Etika jurnalistik adalah napas jurnalisme. Tanpa etika, jurnalisme akan mati. Ia tak lebih dari obrolan warung kopi. Ia bisa terjebak ke dalam fitnah ataupun fata morgana. Melalui etika jurnalistik, jurnalisme menjadi bertanggung jawab dan berkarakter.

Prinsip, Kode Etik, dan Standar Perilaku Republika (Januari 2013).

Tepat hari ini, 27 tahun lalu, Harian Republika hadir menyapa pembaca. "Menguak Cakrawala Baru, Menuju Masa Depan" merupakan judul tajuk perdana edisi 4 Januari 1993. Di antara ulasannya disebutkan, informasi dan pengetahuan merupakan dua sisi dari sekeping mata uang.
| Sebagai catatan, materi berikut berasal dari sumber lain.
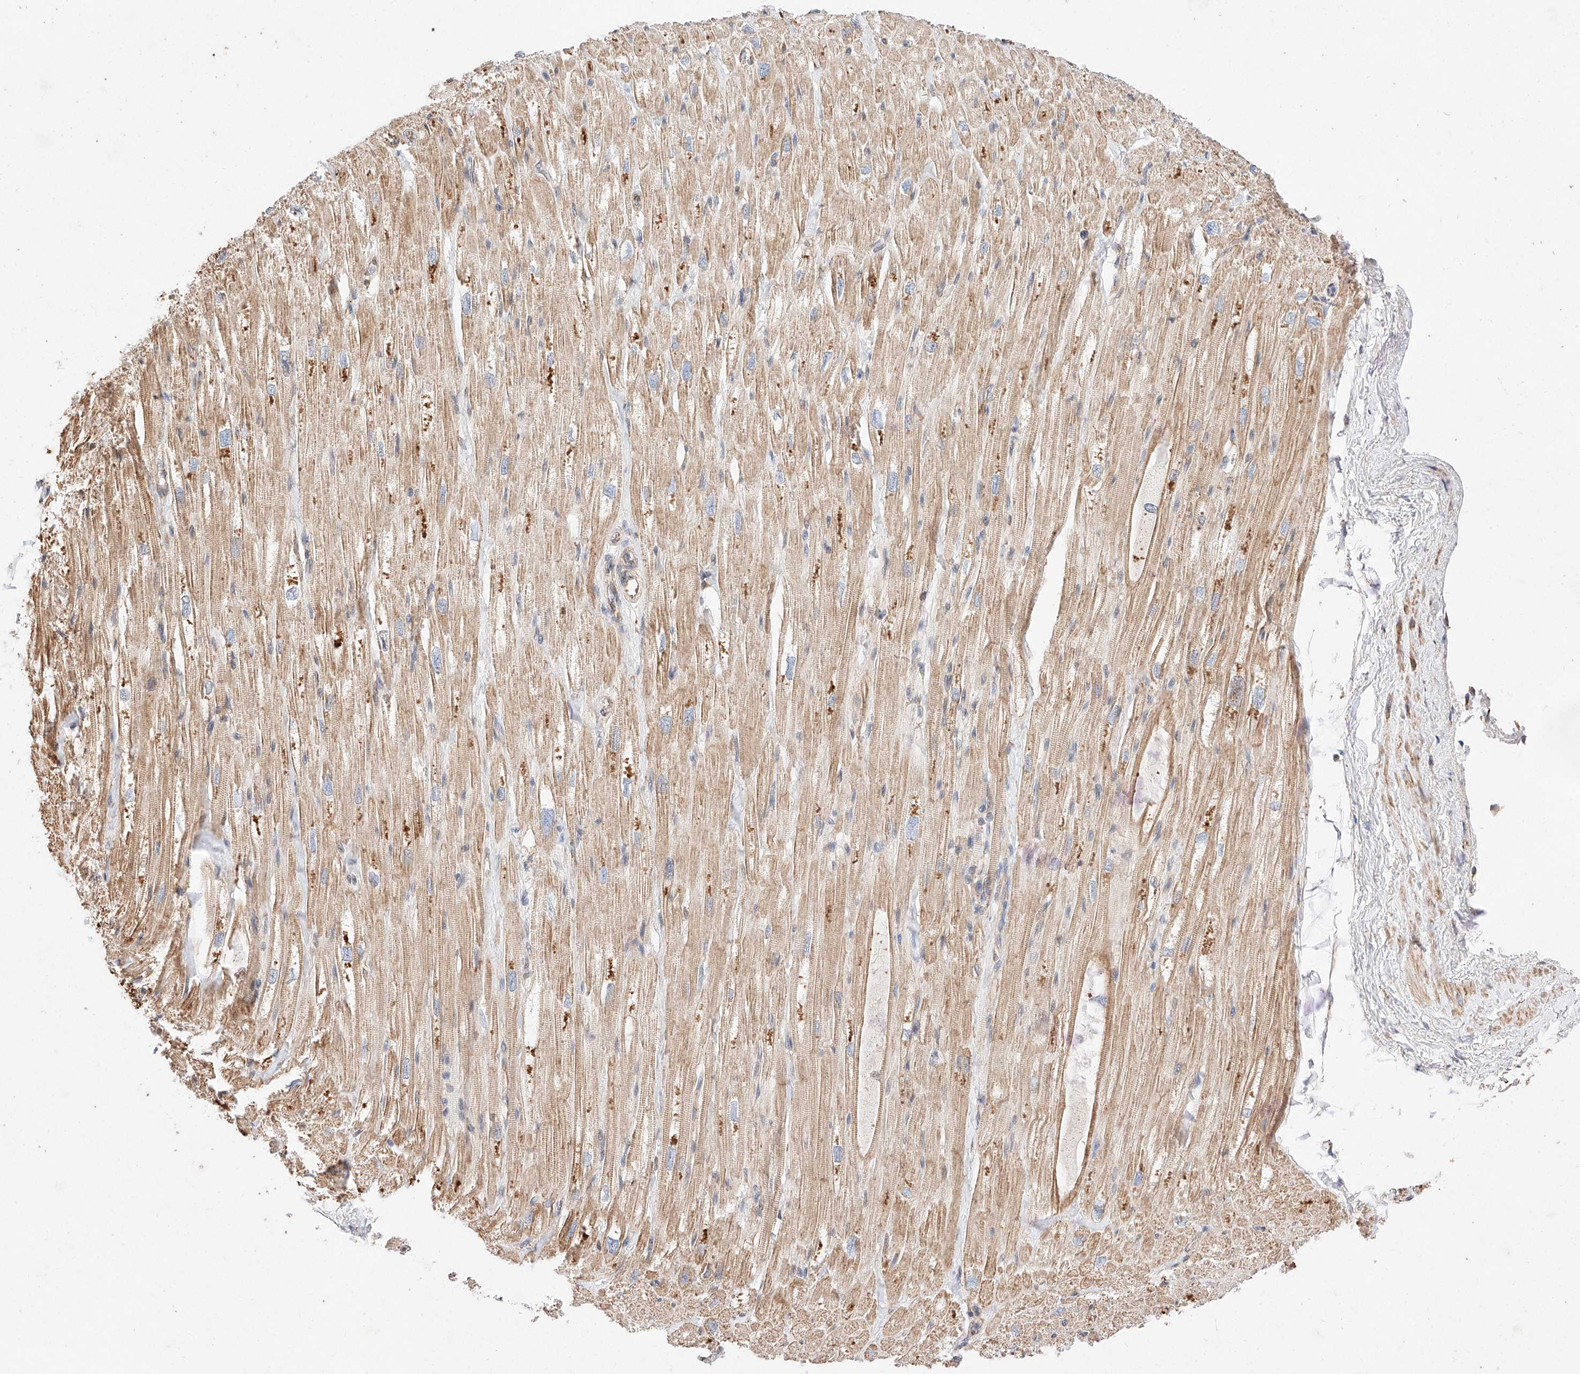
{"staining": {"intensity": "moderate", "quantity": ">75%", "location": "cytoplasmic/membranous"}, "tissue": "heart muscle", "cell_type": "Cardiomyocytes", "image_type": "normal", "snomed": [{"axis": "morphology", "description": "Normal tissue, NOS"}, {"axis": "topography", "description": "Heart"}], "caption": "High-magnification brightfield microscopy of benign heart muscle stained with DAB (3,3'-diaminobenzidine) (brown) and counterstained with hematoxylin (blue). cardiomyocytes exhibit moderate cytoplasmic/membranous positivity is identified in approximately>75% of cells. (brown staining indicates protein expression, while blue staining denotes nuclei).", "gene": "ATP9B", "patient": {"sex": "male", "age": 50}}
Mengutip Alfin Toffler dalam bukunya, Power Shift, dalam tajuk disebutkan bahwa pengetahuan tak lain adalah informasi yang telah diolah, yang bisa berwujud data, gambar, ataupun sikap hidup, nilai, dan produk simbolis masyarakat. Kesemuanya ada yang benar, yang masih perkiraan, atau bahkan palsu sekalipun.

Masih dalam ulasan tajuk itu, globalisasi informasi merupakan pertanda betapa menguatnya peran pengetahuan. Mengutip pernyataan Winston Churcill, "Empires of the future are empires of the mind." Masa depan adalah masa ilmu pengetahuan. Dalam konteks ini, sebagai bangsa yang besar, semestinya kita terus mengupayakan diri menguasai ilmu pengetahuan dan teknologi. Dan, Republika akan konsisten ambil bagian dalam upaya tersebut.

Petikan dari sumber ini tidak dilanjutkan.